(Action item):
For the data below, transcribe the part that opens with the line containing "List each element's" and closes with the line containing "Rendered at 1626 by 1125 pixels.", exactly and with no pictures.

╔══

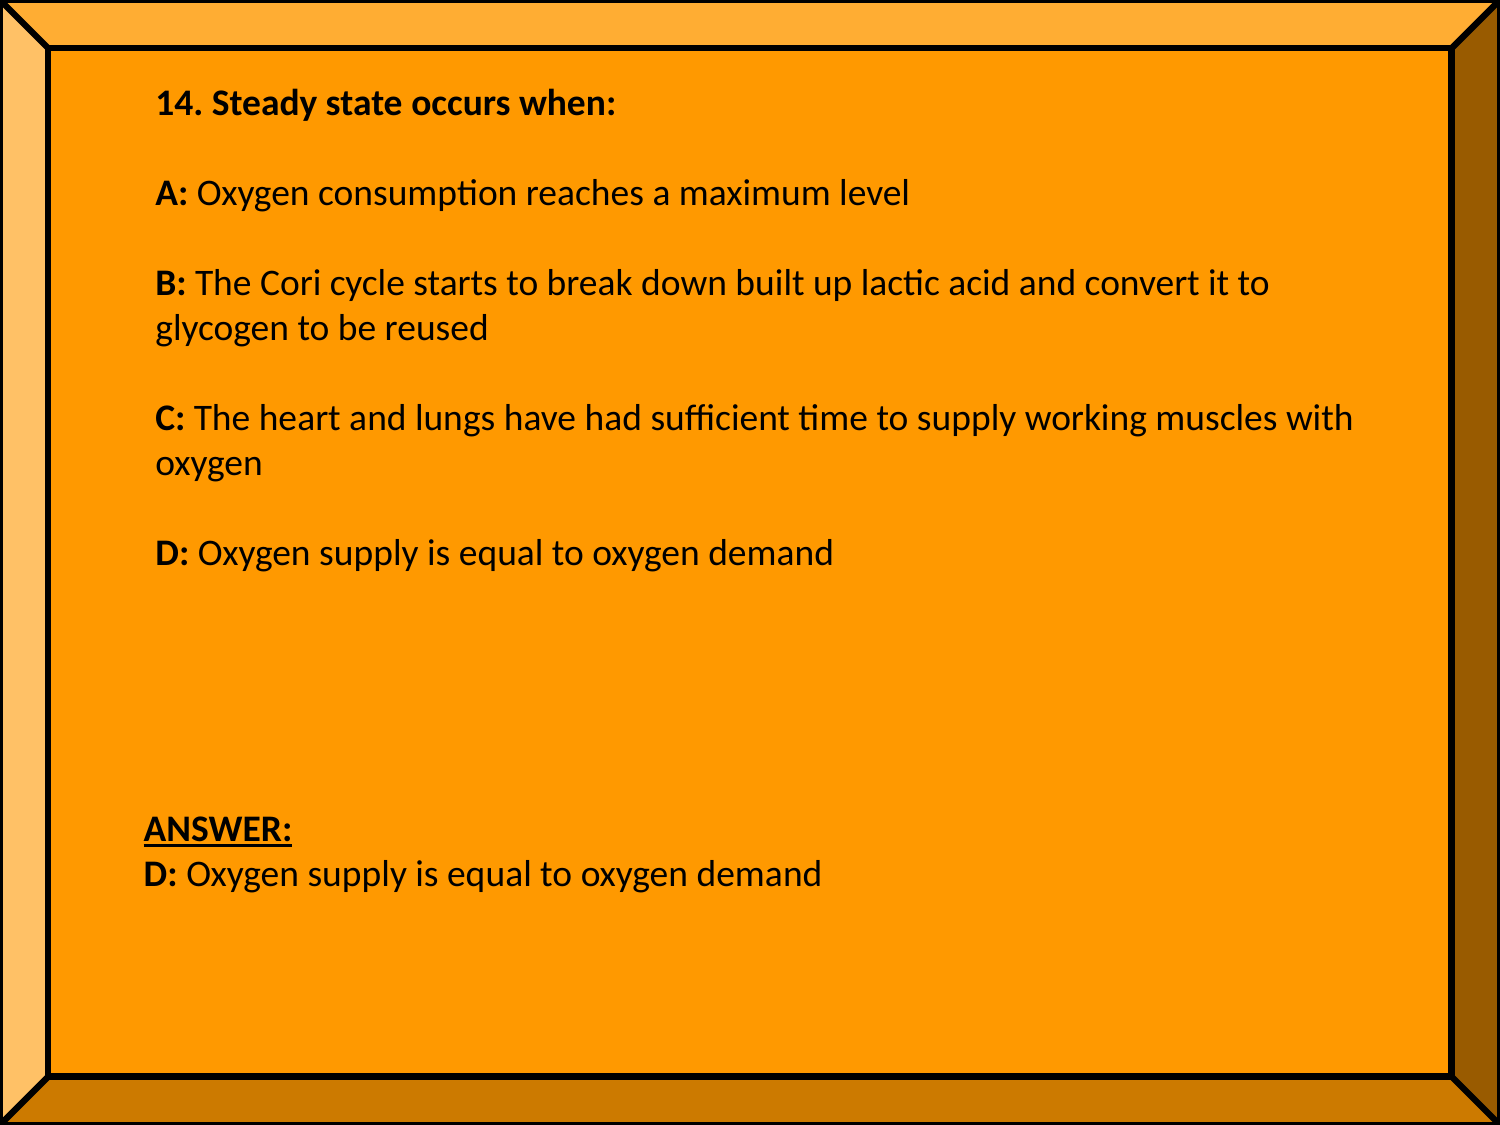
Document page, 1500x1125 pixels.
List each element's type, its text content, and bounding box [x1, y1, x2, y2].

text_box 14. Steady state occurs when: A: Oxygen consumption reaches a maximum level B: The Cori cycle starts to break down built up lactic acid and convert it to glycogen to be reused C: The heart and lungs have had sufficient time to supply working muscles with oxygen D: Oxygen supply is equal to oxygen demand [140, 70, 1371, 670]
text_box ANSWER: D: Oxygen supply is equal to oxygen demand [128, 796, 1383, 947]
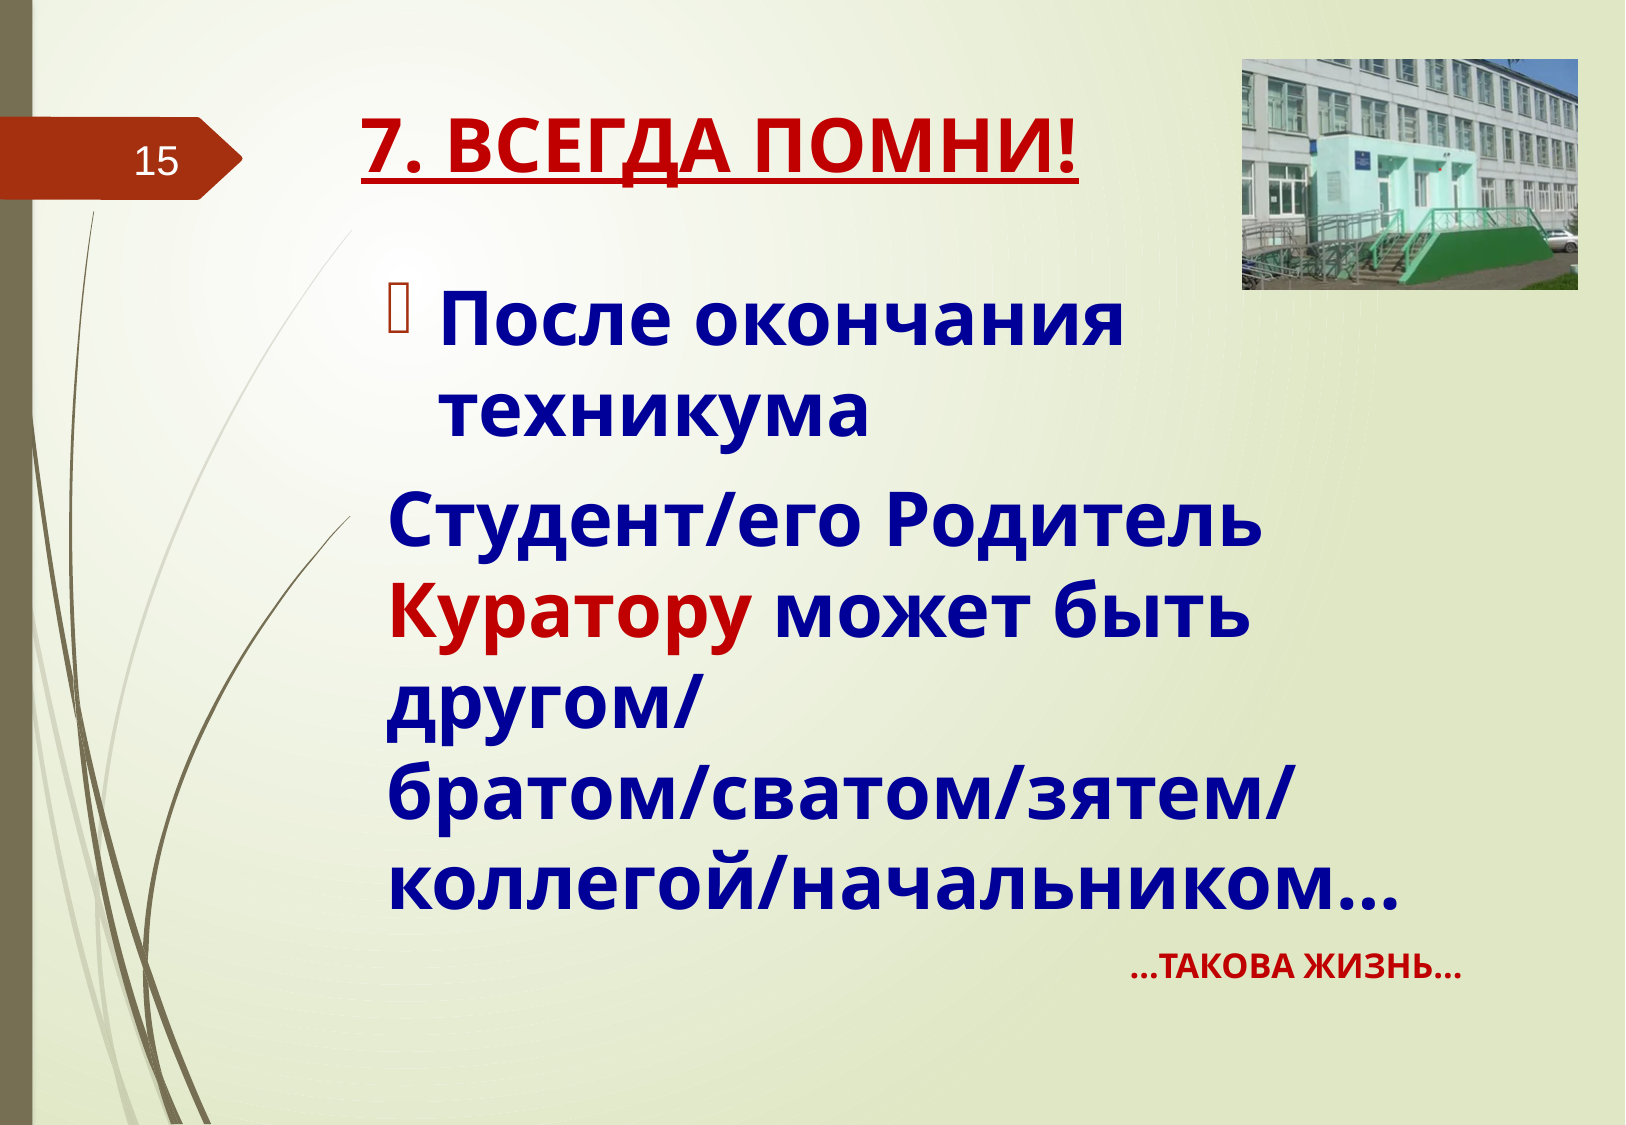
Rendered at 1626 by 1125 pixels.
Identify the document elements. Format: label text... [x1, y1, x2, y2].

title 7. ВСЕГДА ПОМНИ! [345, 0, 1517, 313]
picture [1242, 59, 1578, 290]
slide_number 15 [90, 129, 195, 190]
list После окончания техникума Студент/его Родитель Куратору может быть другом/ братом/сватом/зятем/ коллегой/начальником… …ТАКОВА ЖИЗНЬ… [371, 262, 1478, 1005]
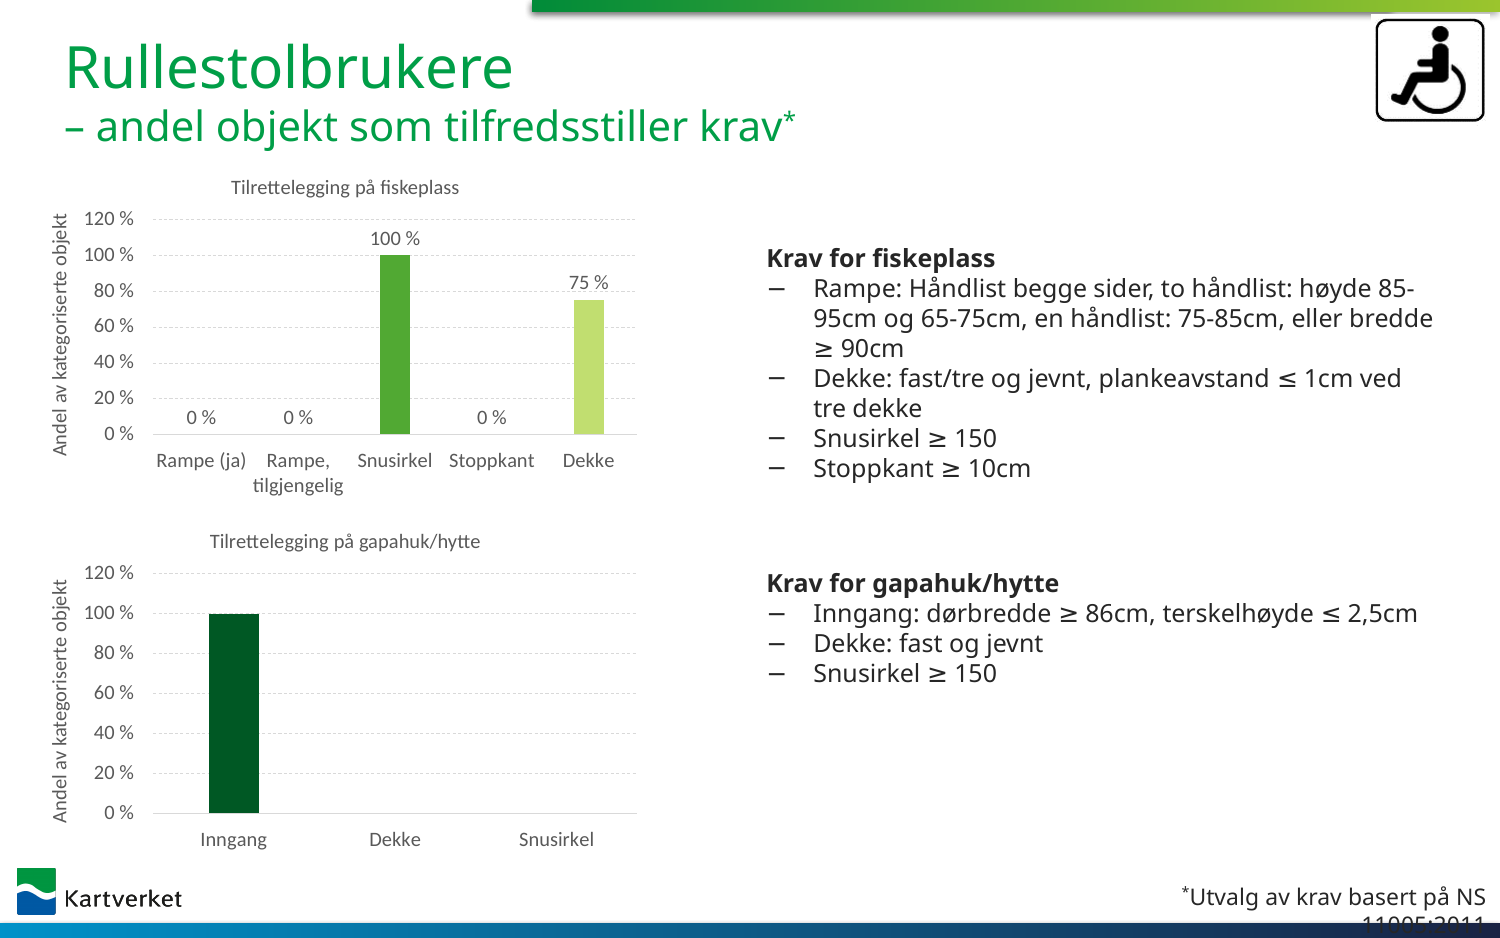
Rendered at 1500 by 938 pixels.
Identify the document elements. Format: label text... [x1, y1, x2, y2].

╚══

(Answer box):
List each element's type, its text content, and bounding box [x1, y1, x2, y2].

text_box 14. Steady state occurs when: A: Oxygen consumption reaches a maximum level B: The Cori cycle starts to break down built up lactic acid and convert it to glycogen to be reused C: The heart and lungs have had sufficient time to supply working muscles with oxygen D: Oxygen supply is equal to oxygen demand [140, 70, 1371, 670]
text_box ANSWER: D: Oxygen supply is equal to oxygen demand [128, 796, 1383, 947]
Rendered at 1626 by 1125 pixels.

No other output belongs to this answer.